Em 2015 trabalharam nas 10 WeTeams cerca de 350 generalistas. O ano de 2016 será o ano de aperfeiçoamento do programa com base nas informações retiradas de avaliações regulares. Até ao momento, 90% (!) das avaliações foram positivas. No decorrer de 2016, o programa será implementado na sua versão final e a gestão será transferida para uma fundação exterior ao município. De modo geral, o programa apresenta uma nova forma de colaboração na prestação de serviços. Contudo, uma vez que os papéis das partes interessadas sofreram alterações, também se registaram conflitos durante o processo. Por um lado, um dos aspetos que merece especial atenção é a sobreposição entre o trabalho das WeTeams e das ONG que trabalham no terreno e, por outro, a falta de comunicação e cooperação entre estas entidades. É necessário evoluir neste domínio. Mas, como resumido por Roseliek van Geel: «É necessário dar alguns passos durante todo o processo. Por vezes, podem parecer demasiado pequenos e desprovidos de qualquer efeito direto, sendo necessário analisá-los mais profundamente para desvendar a extraordinária visão que encerram».
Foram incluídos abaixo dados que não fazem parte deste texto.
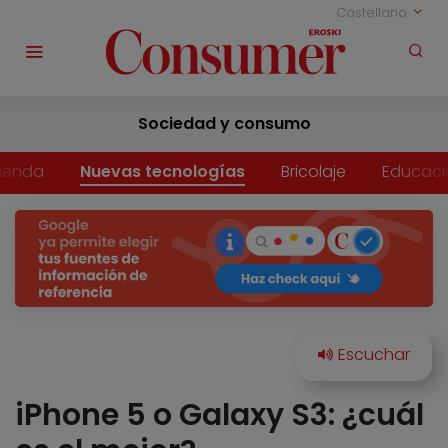
Castellano
Sociedad y consumo
vienda
Nuevas tecnologías
Bricolaje
Educaci
iPhone 5 o Galaxy S3: ¿cuál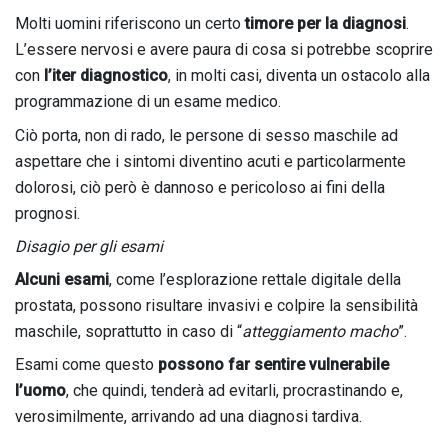
Molti uomini riferiscono un certo
timore per la diagnosi
.
L’essere nervosi e avere paura di cosa si potrebbe scoprire
con
l’iter diagnostico
, in molti casi, diventa un ostacolo alla
programmazione di un esame medico.
Ciò porta, non di rado, le persone di sesso maschile ad
aspettare che i sintomi diventino acuti e particolarmente
dolorosi, ciò però è dannoso e pericoloso ai fini della
prognosi.
Disagio per gli esami
Alcuni esami
, come l’esplorazione rettale digitale della
prostata, possono risultare invasivi e colpire la sensibilità
maschile, soprattutto in caso di “
atteggiamento macho
”.
Esami come questo
possono far sentire vulnerabile
l’uomo
, che quindi, tenderà ad evitarli, procrastinando e,
verosimilmente, arrivando ad una diagnosi tardiva.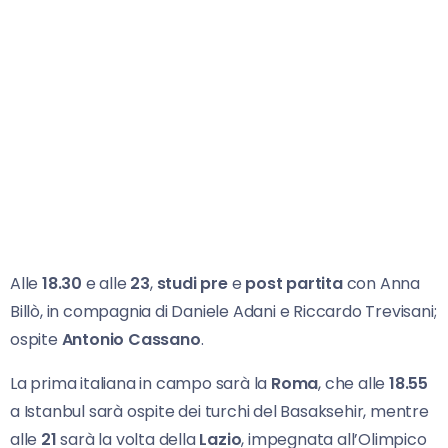
Alle
18.30
e alle
23
,
studi pre
e
post partita
con Anna
Billò, in compagnia di Daniele Adani e Riccardo Trevisani;
ospite
Antonio Cassano
.
La prima italiana in campo sarà la
Roma
, che alle
18.55
a Istanbul sarà ospite dei turchi del Basaksehir, mentre
alle
21
sarà la volta della
Lazio
, impegnata all’Olimpico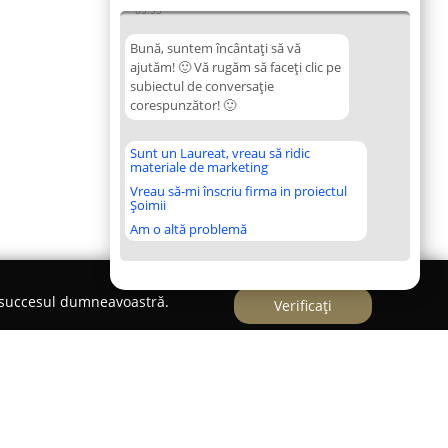
05:33
Bună, suntem încântați să vă
ajutăm! 🙂 Vă rugăm să faceți clic pe
subiectul de conversație
corespunzător! 🙂
Sunt un Laureat, vreau să ridic
materiale de marketing
Vreau să-mi înscriu firma in proiectul
Șoimii
Am o altă problemă
e succesul dumneavoastră.
Verificați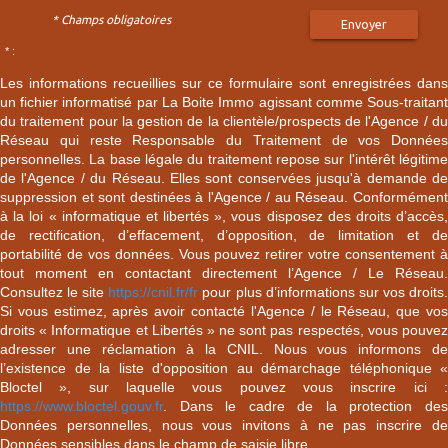
* Champs obligatoires
Envoyer
* :
Les informations recueillies sur ce formulaire sont enregistrées dans
un fichier informatisé par La Boite Immo agissant comme Sous-traitant
du traitement pour la gestion de la clientèle/prospects de l'Agence / du
Réseau qui reste Responsable du Traitement de vos Données
personnelles. La base légale du traitement repose sur l'intérêt légitime
de l'Agence / du Réseau. Elles sont conservées jusqu'à demande de
suppression et sont destinées à l'Agence / au Réseau. Conformément
à la loi « informatique et libertés », vous disposez des droits d’accès,
de rectification, d’effacement, d’opposition, de limitation et de
portabilité de vos données. Vous pouvez retirer votre consentement à
tout moment en contactant directement l’Agence / Le Réseau.
Consultez le site
https://cnil.fr/fr
pour plus d’informations sur vos droits
Si vous estimez, après avoir contacté l'Agence / le Réseau, que vos
droits « Informatique et Libertés » ne sont pas respectés, vous pouvez
adresser une réclamation à la CNIL. Nous vous informons de
l’existence de la liste d'opposition au démarchage téléphonique «
Bloctel », sur laquelle vous pouvez vous inscrire ici :
https://www.bloctel.gouv.fr
. Dans le cadre de la protection des
Données personnelles, nous vous invitons à ne pas inscrire de
Données sensibles dans le champ de saisie libre.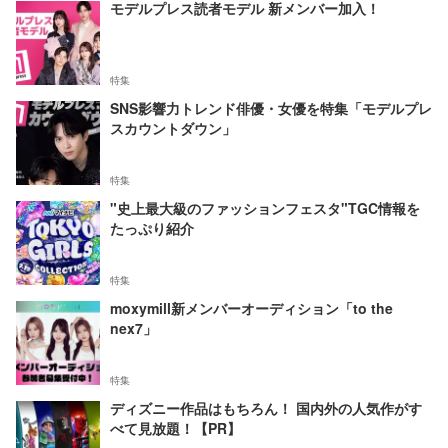
モデルプレス読者モデル 新メンバー加入！
特集
SNS影響力トレンド俳優・女優を特集「モデルプレ
スカウントダウン」
特集
"史上最大級のファッションフェスタ"TGC情報を
たっぷり紹介
特集
moxymill新メンバーオーディション「to the
nex7」
特集
ディズニー作品はもちろん！ 国内外の人気作がす
べて見放題！【PR】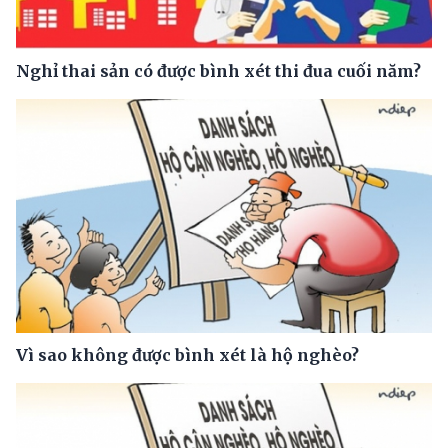
Nghỉ thai sản có được bình xét thi đua cuối năm?
Vì sao không được bình xét là hộ nghèo?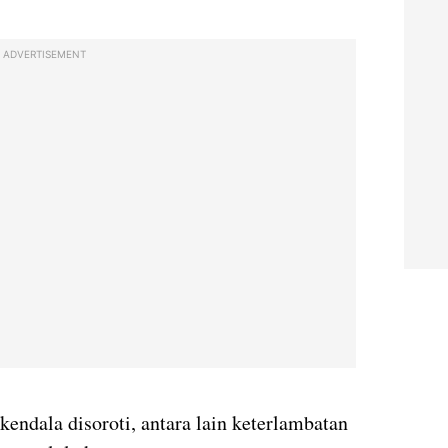
ADVERTISEMENT
kendala disoroti, antara lain keterlambatan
Esta síntese está em plena conformidade com as recomendações do Programa URBACT em matéria de governança e serviços públicos (Social innovation in cities - Inovação social nas cidades, 2015): «A administração municipal tem vindo a demonstrar uma forma de modéstia pragmática. Prefere começar por colher os frutos que lhe estão mais próximos. Partindo do êxito inicial, tenta dar passos mais difíceis mantendo sempre um nível de ambição elevado. Reconhece que enfrenta dificuldades, atrasos e erros, mas ainda assim esforça-se por atingir os melhores resultados. A administração pública não se sente enfraquecida porque reconhece os seus problemas. Antes pelo contrário, a sua ambição parece reforçada e ao mesmo tempo realista. Um sentimento renovado de libertação dos erros do passado parece encorajar os funcionários públicos a avançar».

O Plano de Ação Integrado de Eindhoven, que será elaborado no âmbito da rede CHANGE!, centrar-se-á no fortalecimento da base social. Citando Jacolien Aleman: «Através do reforço da base social, as pessoas poderão fazer um maior uso das suas capacidades e redes de contacto, tornando-se mais autossuficientes. A ideia é solidificar a base social de uma maneira que resulte numa sociedade inclusiva onde todos possam viver, trabalhar e descontrair». Por conseguinte, a principal pergunta a que é preciso dar resposta no âmbito da rede CHANGE! é: de que forma é possível partilhar a prestação de serviços com os cidadãos e capacitar a população local para o fazer? De que forma é possível incentivar e recompensar os diferentes tipos de comportamento? De que forma é possível integrar as relações humanas na conceção e prestação dos serviços públicos? O que poderá significar «renunciar de forma responsável» na prática? Como é que a ação social formal e informal pode ser apoiada de forma sistematizada e eficiente?

Estas são questões muito importantes e os primeiros resultados do programa experimental, que parecem ser promissores, poderão ser úteis para toda a comunidade europeia. Não esqueçamos, no entanto, que o complexo programa WeEindhoven é um modelo avançado em termos europeus. Por conseguinte, outra questão importante consiste em saber até que ponto outras cidades europeias serão capazes de o reproduzir total ou parcialmente. Todas estas questões-chave estarão na vanguarda do nosso trabalho na rede CHANGE! nos próximos meses, enquanto aguardamos ansiosamente pela partilha destas importantes lições de inovação na nossa variada rede de cidades.